TASK DATA:
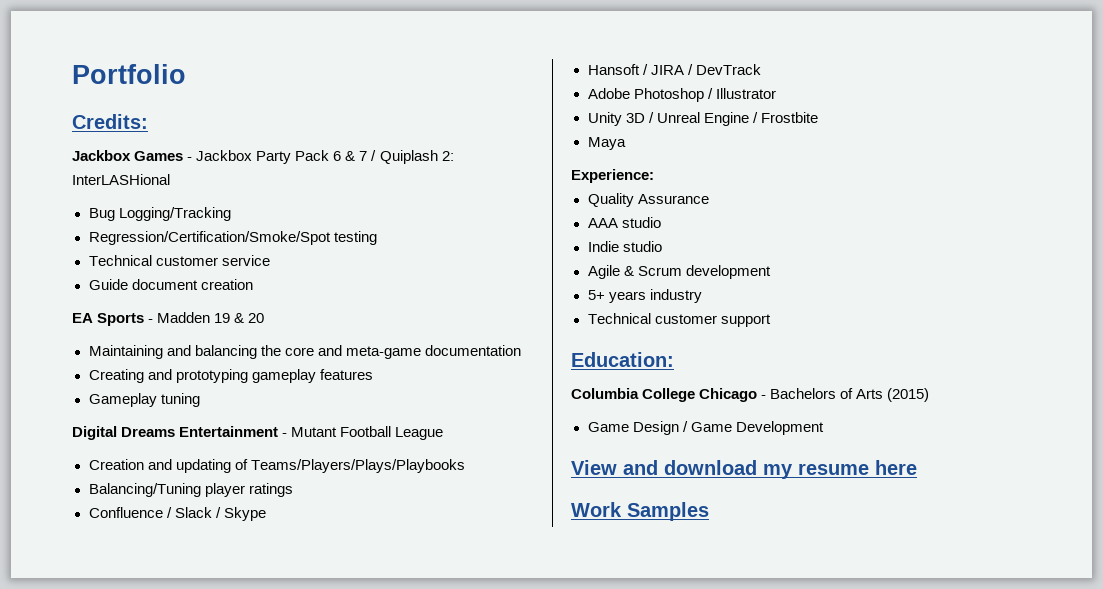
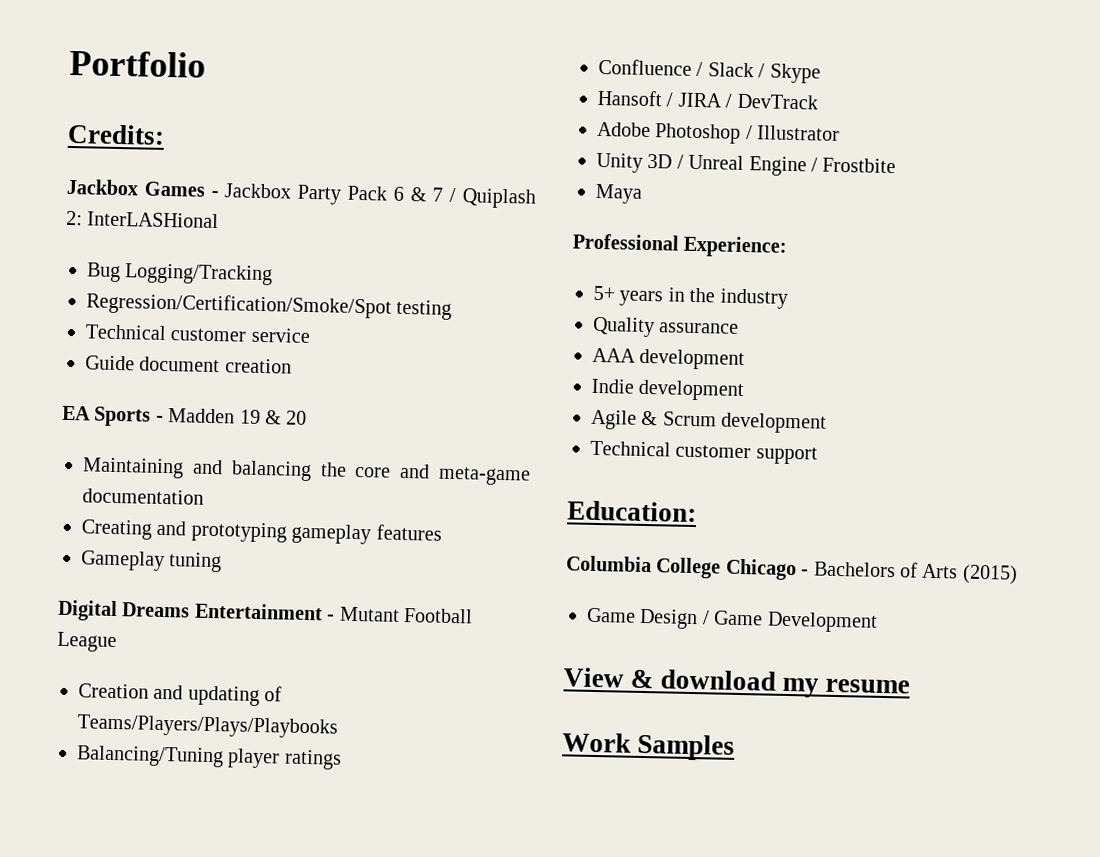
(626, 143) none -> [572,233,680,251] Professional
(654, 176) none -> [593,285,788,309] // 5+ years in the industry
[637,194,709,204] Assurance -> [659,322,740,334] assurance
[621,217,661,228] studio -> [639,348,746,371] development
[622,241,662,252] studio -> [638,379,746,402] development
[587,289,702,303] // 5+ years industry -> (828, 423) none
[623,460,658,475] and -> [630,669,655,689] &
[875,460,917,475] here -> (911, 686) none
...
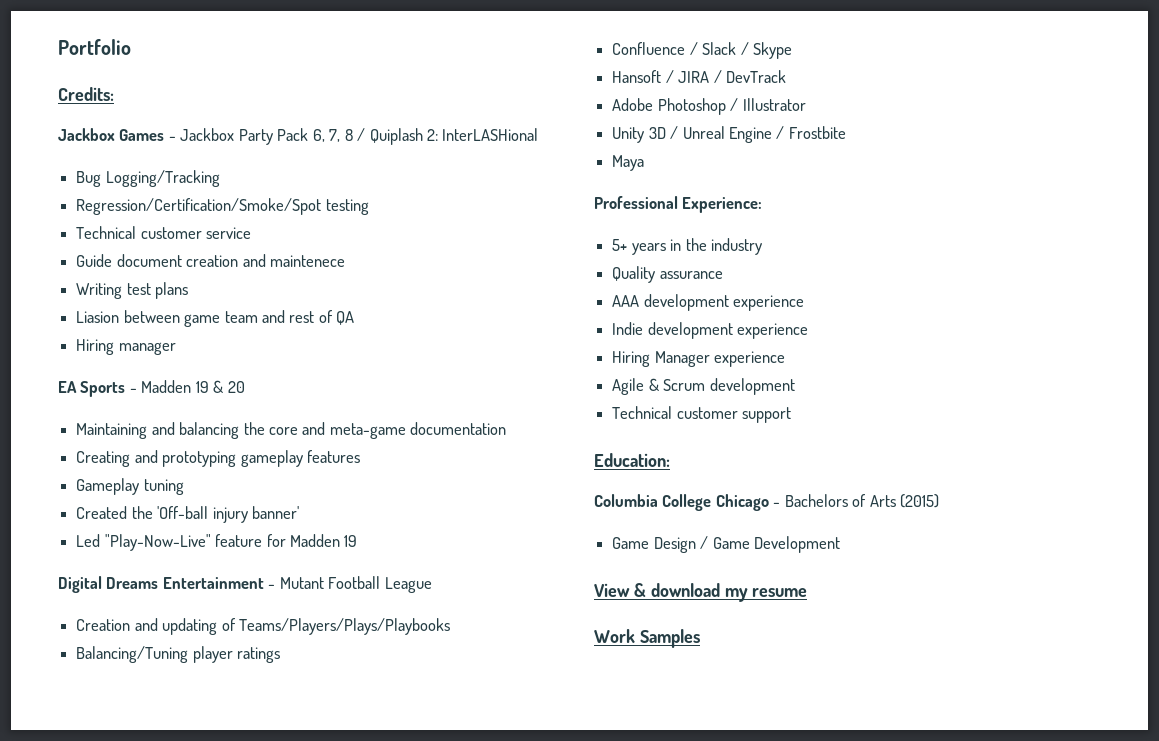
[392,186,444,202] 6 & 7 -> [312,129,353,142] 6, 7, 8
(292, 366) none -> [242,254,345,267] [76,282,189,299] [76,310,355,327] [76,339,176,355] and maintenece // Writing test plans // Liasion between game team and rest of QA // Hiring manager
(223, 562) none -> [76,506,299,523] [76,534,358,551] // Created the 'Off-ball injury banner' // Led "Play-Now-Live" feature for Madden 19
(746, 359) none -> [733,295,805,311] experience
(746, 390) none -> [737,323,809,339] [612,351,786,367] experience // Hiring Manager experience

WHAT IS EXPECTED: Begin at the line above that has "(626, 143) none" and stop after the line that has "[875,460,917,475] here -> (911, 686) none", copying each line exactly and adding nothing else.

WORKED SOLUTION:
(626, 143) none -> [572,233,680,251] Professional
(654, 176) none -> [593,285,788,309] // 5+ years in the industry
[637,194,709,204] Assurance -> [659,322,740,334] assurance
[621,217,661,228] studio -> [639,348,746,371] development
[622,241,662,252] studio -> [638,379,746,402] development
[587,289,702,303] // 5+ years industry -> (828, 423) none
[623,460,658,475] and -> [630,669,655,689] &
[875,460,917,475] here -> (911, 686) none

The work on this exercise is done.